** Opening PAGE EXTRACT block **
Ah, grasshopper, you _do_ get it!:nod: It's like we foretold the future for you, eh?


----------



## LEUllman (Feb 1, 2010)

Nothing like watching your sweet, freshly groomed poodle sop up the gravy with the ends of his fluffy ear hair to make a snood look like a fine idea. Here's Beau in his snood, which I made by ripping a sleeve off an (XL) t-shirt. It works great and cost $0, and when it wears out, I know exactly where to get another one. :smile:


----------



## Qarza (Feb 23, 2013)

Well I never would have thought of it. Yes my girls get messy front legs after they have had their chewies. I thought that was just a fact of life I had to accept. Their ears are not such a big deal. They are not huge eaters and when the do eat the tend to pick their kibble out of their bowls and place it on the floor, then eat it. Why do I have bowls for them? Perhaps I have to make them some leggings for chewies though.


----------



## Lea (Oct 20, 2012)

Doesn't anyone's dog bite and pull at their leggings? I couldn't imagine Murphy wearing leggings! Lol just like "Flashdance". He's a maniac! Lol


----------



## Lily's-Mom (May 31, 2012)

I hadn't gotten around to ordering a snood for Lily - she gets food in her ears all the time, especially when I add pumpkin or yogurt to her kibble. But I came across a bandanna from the groomer and put that on her like a kerchief and it works great! She's OK with wearing it, but I think she's actually just distracted by the fact that food is near


----------



## Lily's-Mom (May 31, 2012)

*Pic of Lily in her kerchief*



Lily's-Mom said:


> I hadn't gotten around to ordering a snood for Lily - she gets food in her ears all the time, especially when I add pumpkin or yogurt to her kibble. But I came across a bandanna from the groomer and put that on her like a kerchief and it works great! She's OK with wearing it, but I think she's actually just distracted by the fact that food is near


Got this pic today - she's licking her chops too- even though it looks like a pink nose


----------



## KidWhisperer (Apr 3, 2012)

I have been contemplating the idea of crocheting leggings for Sammi using a tiny hook and one thread of elastic and one of a lightweight yarn combined to create a narrow stretchy tube with tight stitches. Has anyone tried this?


----------



## Lea (Oct 20, 2012)

I borrowed someone's idea to use socks as leggings!!! Our recent order of "odor free bully's " 
all STINK!!!!! uke: 

Heres a picture of Murphy sporting his leggings! He's freshly groomed so I want to keep him smelling wonderful!


----------
** Closing PAGE EXTRACT block **
■ STUDY QUESTIONS
[1] Can you copy everything in the poodle thread from "Got this pic" down to "anyone tried this?", swapping "lightweight" for "cotton"?
[2] Do these statements agree with the poodle thread? Answer yes or no for each, quoting the deciding words.
(a) Beau's snood was made from the sleeve of an XL t-shirt.
(b) Qarza's dogs get very messy ears when they eat.
(c) The bandanna Lily wears as a kerchief was ordered online.
[3] Can you answer these from the poodle thread?
(a) What does Lily's-Mom add to Lily's kibble that especially leads to food in her ears?
(b) What did Lea use as leggings for Murphy?
(c) How much did LEUllman's snood cost?
** Opening DATA LISTING block **
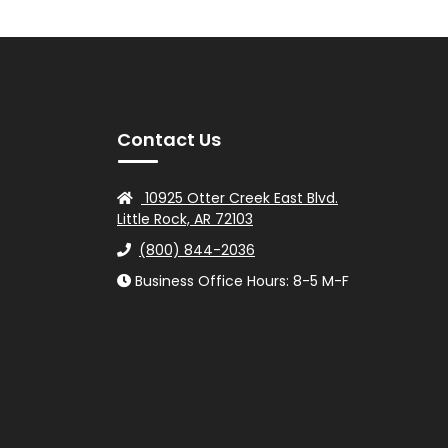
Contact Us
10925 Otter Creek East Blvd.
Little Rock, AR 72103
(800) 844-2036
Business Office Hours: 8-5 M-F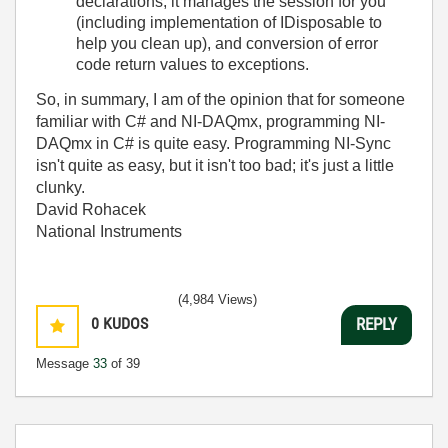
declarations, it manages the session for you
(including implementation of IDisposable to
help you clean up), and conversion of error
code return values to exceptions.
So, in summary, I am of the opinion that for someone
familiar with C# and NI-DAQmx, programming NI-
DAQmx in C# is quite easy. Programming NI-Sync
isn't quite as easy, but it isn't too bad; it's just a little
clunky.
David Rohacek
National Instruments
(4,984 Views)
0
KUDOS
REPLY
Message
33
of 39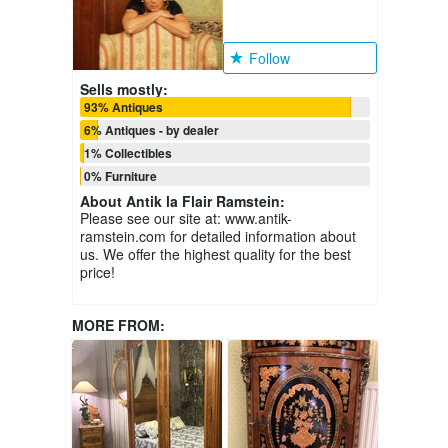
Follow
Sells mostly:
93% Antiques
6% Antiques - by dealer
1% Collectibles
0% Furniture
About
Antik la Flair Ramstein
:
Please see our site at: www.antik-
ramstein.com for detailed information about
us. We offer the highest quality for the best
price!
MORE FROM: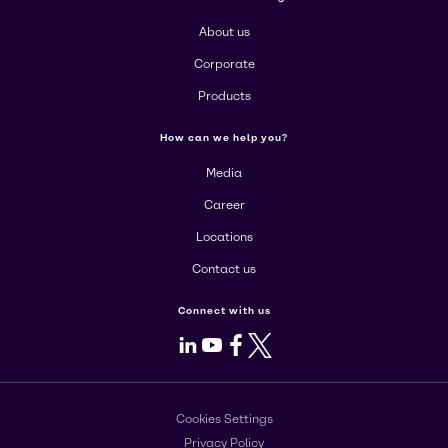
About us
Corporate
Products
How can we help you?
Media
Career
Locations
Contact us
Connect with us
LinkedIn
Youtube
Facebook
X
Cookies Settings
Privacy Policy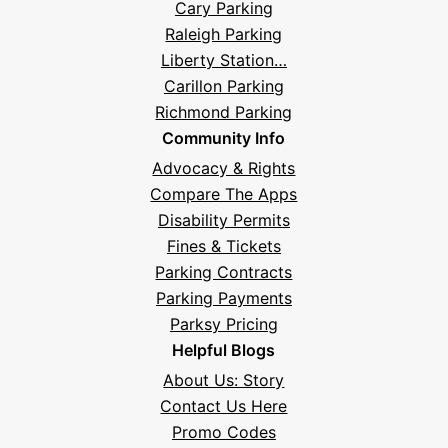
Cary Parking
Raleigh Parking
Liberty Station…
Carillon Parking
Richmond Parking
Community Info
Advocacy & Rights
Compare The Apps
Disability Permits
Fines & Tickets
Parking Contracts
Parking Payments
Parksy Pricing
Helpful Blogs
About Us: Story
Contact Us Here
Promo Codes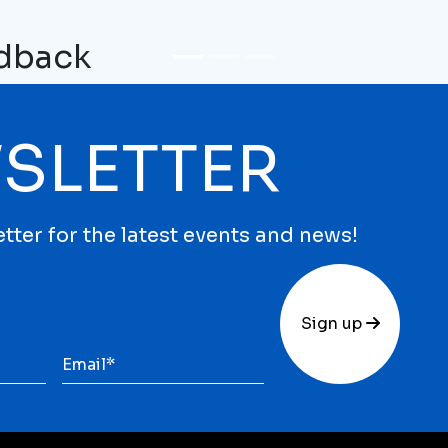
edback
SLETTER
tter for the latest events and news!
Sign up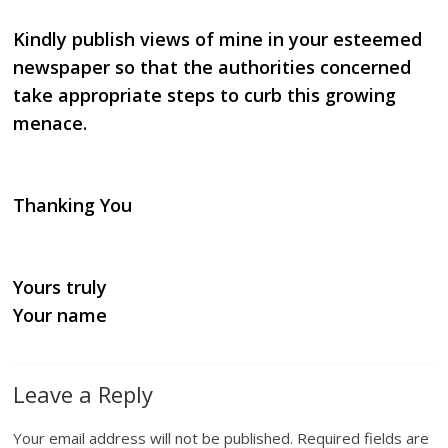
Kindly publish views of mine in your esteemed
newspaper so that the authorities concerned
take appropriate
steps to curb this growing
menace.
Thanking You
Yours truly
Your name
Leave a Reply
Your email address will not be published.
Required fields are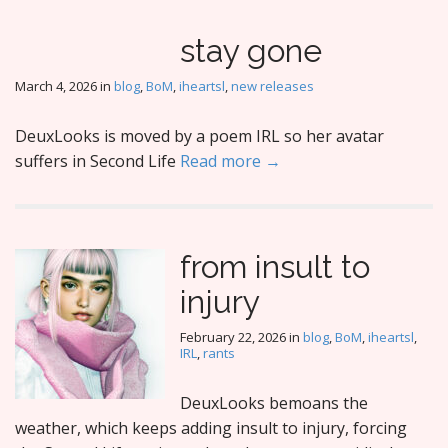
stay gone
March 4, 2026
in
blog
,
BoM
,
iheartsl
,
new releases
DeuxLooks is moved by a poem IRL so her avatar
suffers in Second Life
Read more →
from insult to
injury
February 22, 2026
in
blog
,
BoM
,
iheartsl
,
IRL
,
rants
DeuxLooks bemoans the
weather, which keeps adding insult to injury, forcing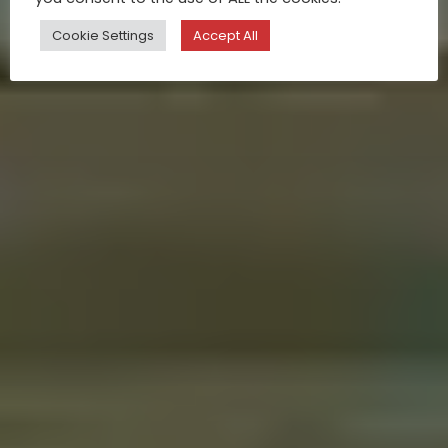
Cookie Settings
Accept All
** Closing DATA LISTING block **
** Opening DATA LISTING block **
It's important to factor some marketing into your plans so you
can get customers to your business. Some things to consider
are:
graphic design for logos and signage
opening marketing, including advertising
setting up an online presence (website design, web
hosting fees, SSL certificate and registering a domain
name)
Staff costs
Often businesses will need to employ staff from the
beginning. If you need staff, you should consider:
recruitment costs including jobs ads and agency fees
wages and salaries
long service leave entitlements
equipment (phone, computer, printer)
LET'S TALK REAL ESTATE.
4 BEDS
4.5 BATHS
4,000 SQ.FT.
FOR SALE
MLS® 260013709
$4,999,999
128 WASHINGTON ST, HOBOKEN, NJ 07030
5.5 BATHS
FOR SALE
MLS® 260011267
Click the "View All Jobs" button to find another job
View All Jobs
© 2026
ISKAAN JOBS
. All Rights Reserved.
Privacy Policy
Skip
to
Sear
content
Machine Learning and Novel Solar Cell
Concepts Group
** Closing DATA LISTING block **
■ WRITTEN RESPONSES
[1]
Got this pic today - she's licking her chops too- even though it looks like a pink nose


----------



## KidWhisperer (Apr 3, 2012)

I have been contemplating the idea of crocheting leggings for Sammi using a tiny hook and one thread of elastic and one of a cotton yarn combined to create a narrow stretchy tube with tight stitches. Has anyone tried this?

[2]
(a) Yes: "which I made by ripping a sleeve off an (XL) t-shirt"
(b) No: "Their ears are not such a big deal."
(c) No: "I came across a bandanna from the groomer"

[3]
(a) Pumpkin or yogurt.
(b) Socks.
(c) $0.